🤖 AI Summary
Zero-shot skeleton-based action recognition faces two key challenges: insufficient fine-grained action semantic modeling and a substantial modality gap between skeleton and textual representations. To address these, we propose the Frequency-Semantic Enhanced Variational Autoencoder (FS-VVAE), the first framework to incorporate frequency-domain decomposition into zero-shot action recognition. It employs high-/low-frequency adjustment modules to preserve motion details while suppressing noise, and leverages multi-level semantic descriptions (verb + noun + body part) for fine-grained alignment. Additionally, we introduce a calibrated cross-modal contrastive loss to jointly optimize skeleton representations and textual semantics in a shared embedding space. This design effectively mitigates temporal information loss and semantic ambiguity. Experiments on standard benchmarks—including NTU and Zappos—demonstrate significant improvements in unseen-class recognition accuracy. Notably, FS-VVAE achieves superior discriminability and robustness on visually or semantically similar action pairs (e.g., “drinking” vs. “brushing teeth”).
📝 Abstract
Zero-shot skeleton-based action recognition aims to develop models capable of identifying actions beyond the categories encountered during training. Previous approaches have primarily focused on aligning visual and semantic representations but often overlooked the importance of fine-grained action patterns in the semantic space (e.g., the hand movements in drinking water and brushing teeth). To address these limitations, we propose a Frequency-Semantic Enhanced Variational Autoencoder (FS-VAE) to explore the skeleton semantic representation learning with frequency decomposition.
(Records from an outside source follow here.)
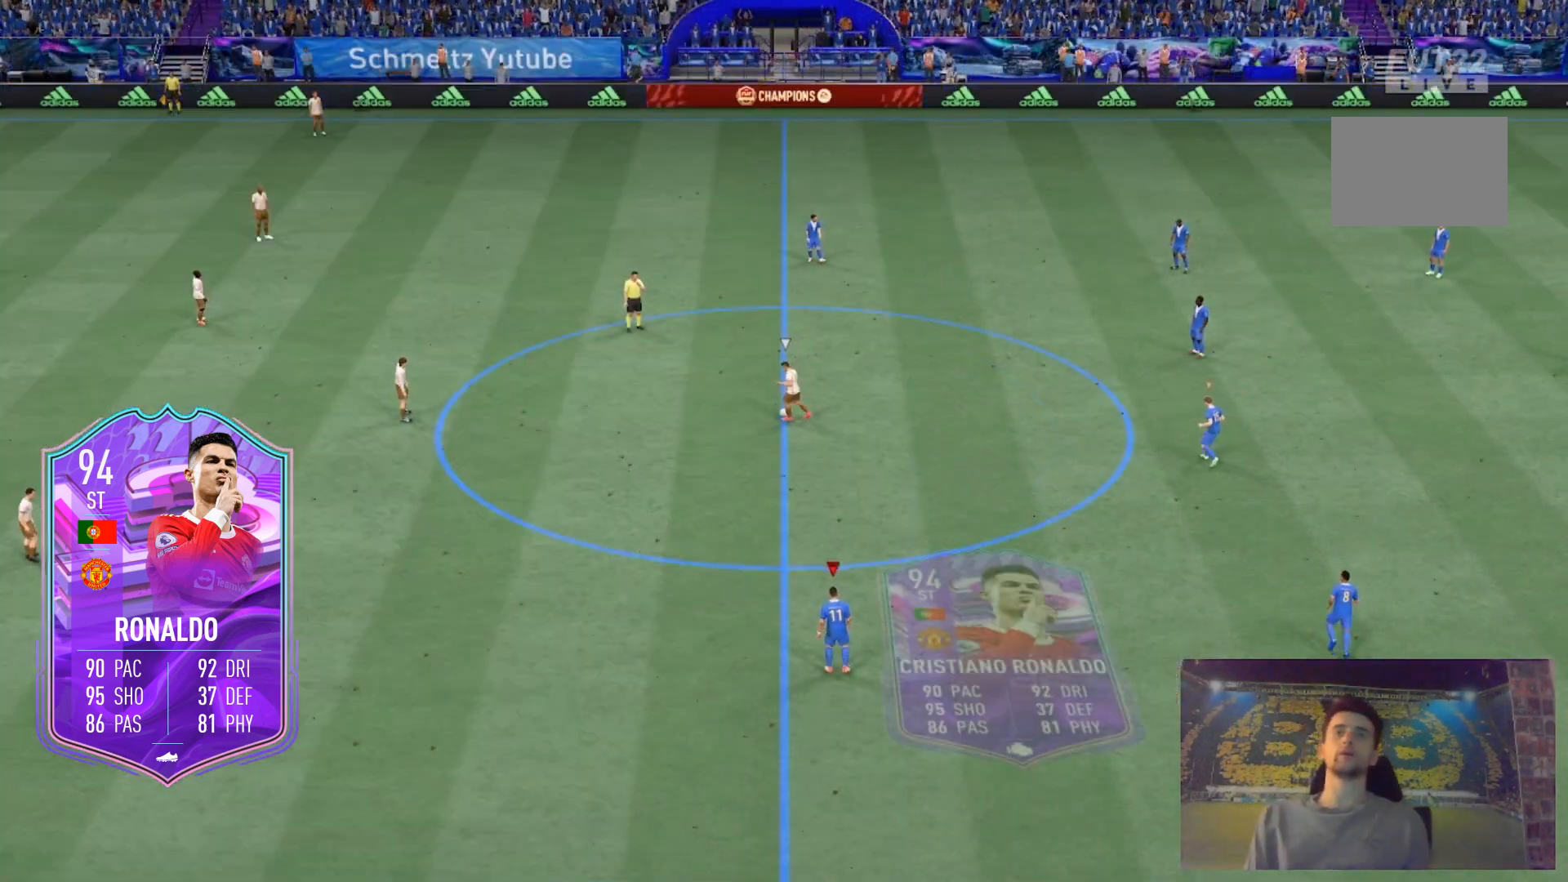
{"buttons": ["A"], "left_stick": "center", "right_stick": "center"}
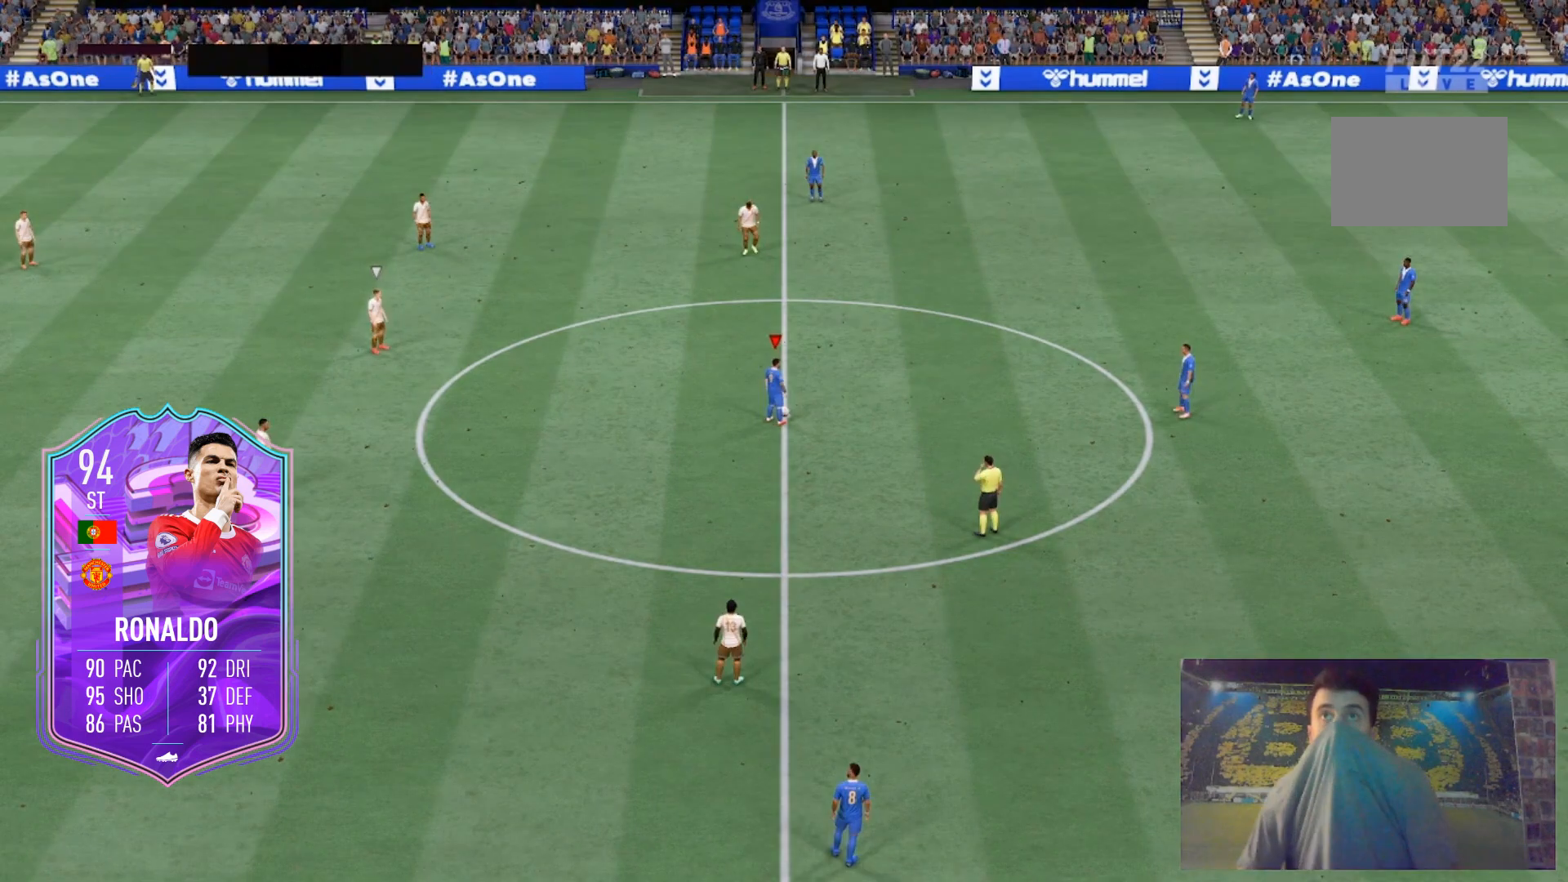
{"buttons": [], "left_stick": "center", "right_stick": "center", "events": [[33, "A", "up"], [200, "A", "down"], [334, "A", "up"], [400, "A", "down"], [500, "A", "up"]]}
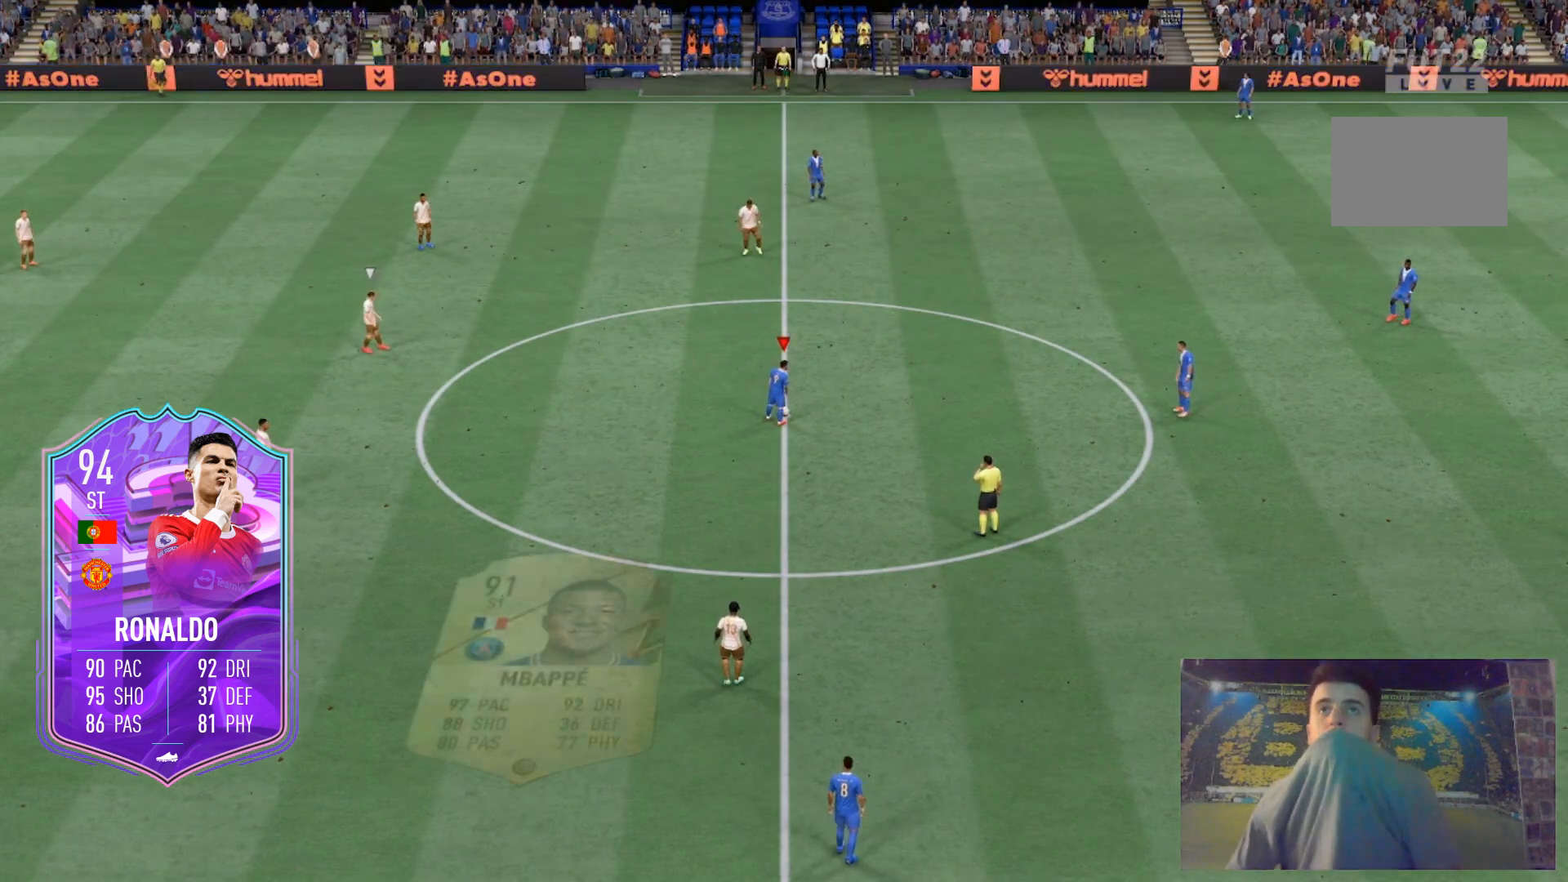
{"buttons": [], "left_stick": "center", "right_stick": "center", "events": [[34, "A", "down"], [134, "A", "up"]]}
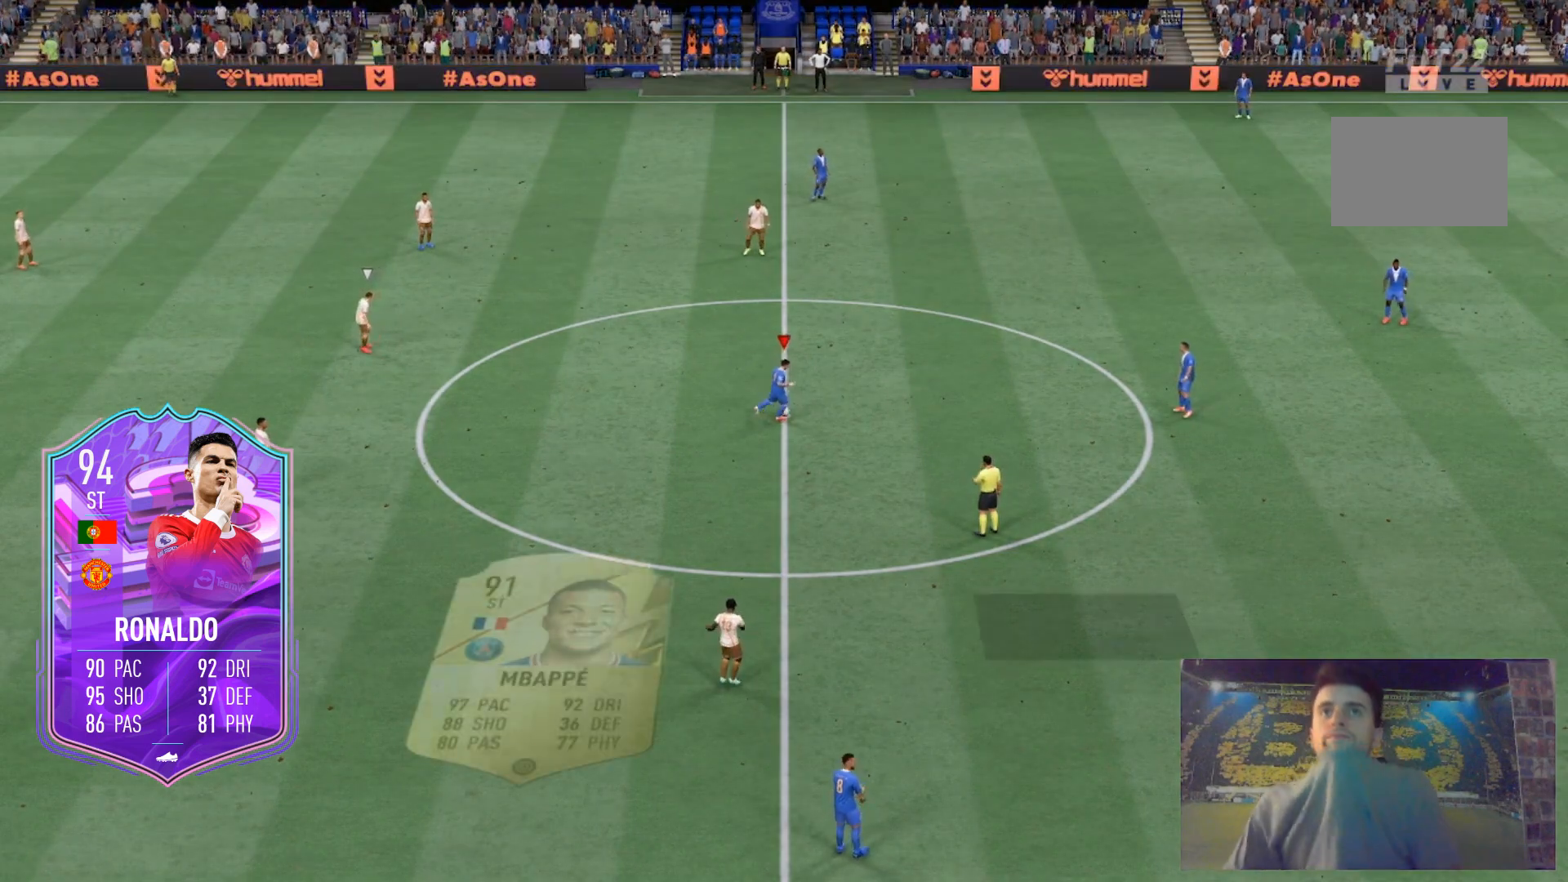
{"buttons": [], "left_stick": "center", "right_stick": "center", "events": []}
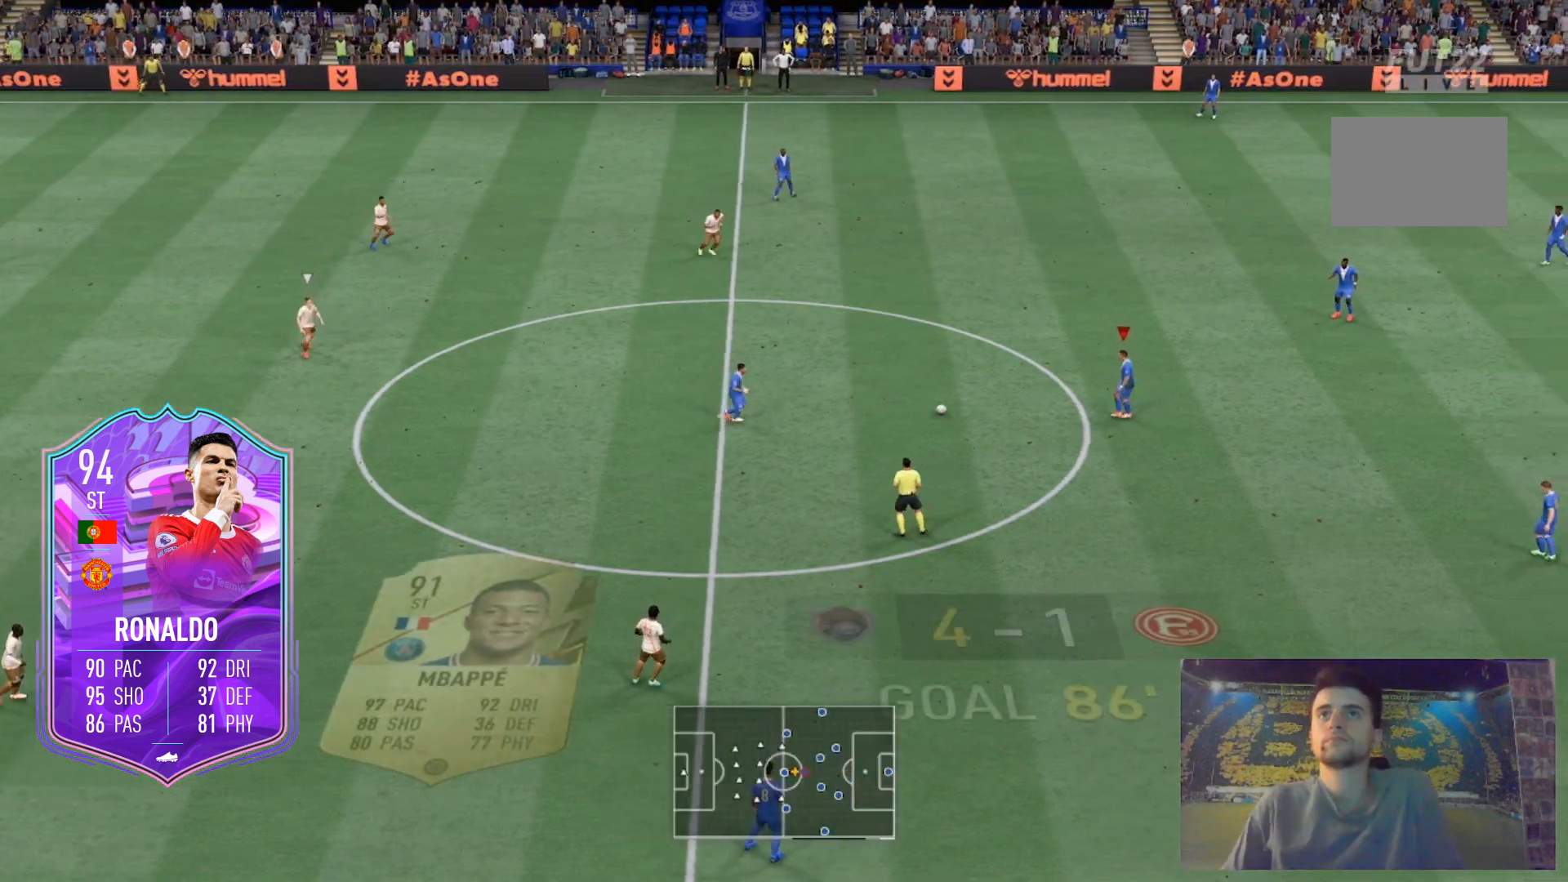
{"buttons": [], "left_stick": "center", "right_stick": "center", "events": []}
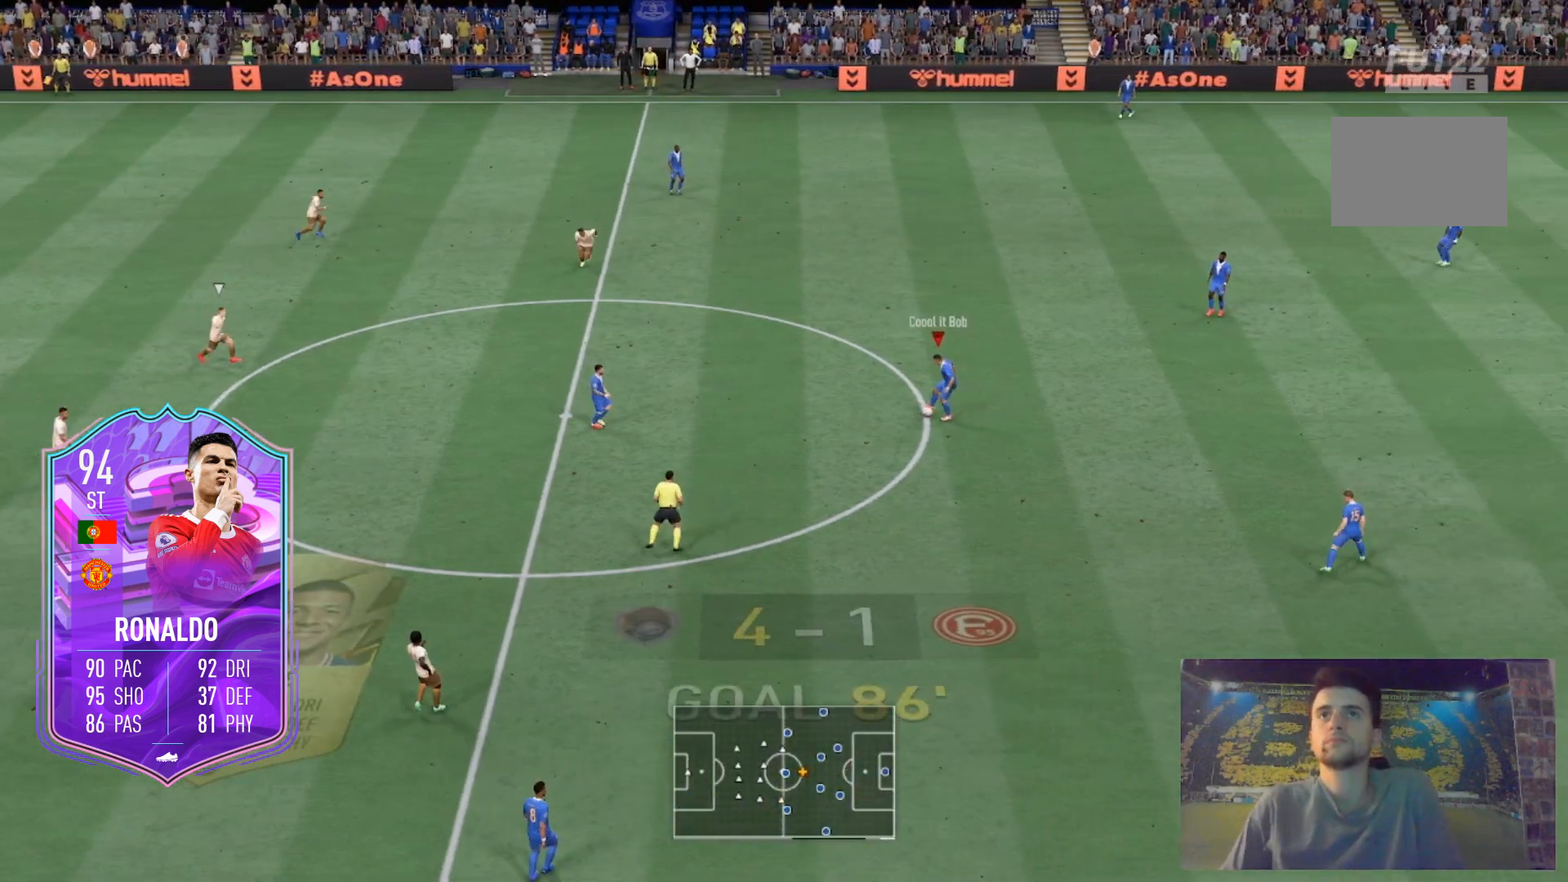
{"buttons": [], "left_stick": "center", "right_stick": "center", "events": []}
FS-VAE consists of three key components: 1) a frequency-based enhancement module with high- and low-frequency adjustments to enrich the skeletal semantics learning and improve the robustness of zero-shot action recognition; 2) a semantic-based action description with multilevel alignment to capture both local details and global correspondence, effectively bridging the semantic gap and compensating for the inherent loss of information in skeleton sequences; 3) a calibrated cross-alignment loss that enables valid skeleton-text pairs to counterbalance ambiguous ones, mitigating discrepancies and ambiguities in skeleton and text features, thereby ensuring robust alignment. Evaluations on the benchmarks demonstrate the effectiveness of our approach, validating that frequency-enhanced semantic features enable robust differentiation of visually and semantically similar action clusters, improving zero-shot action recognition.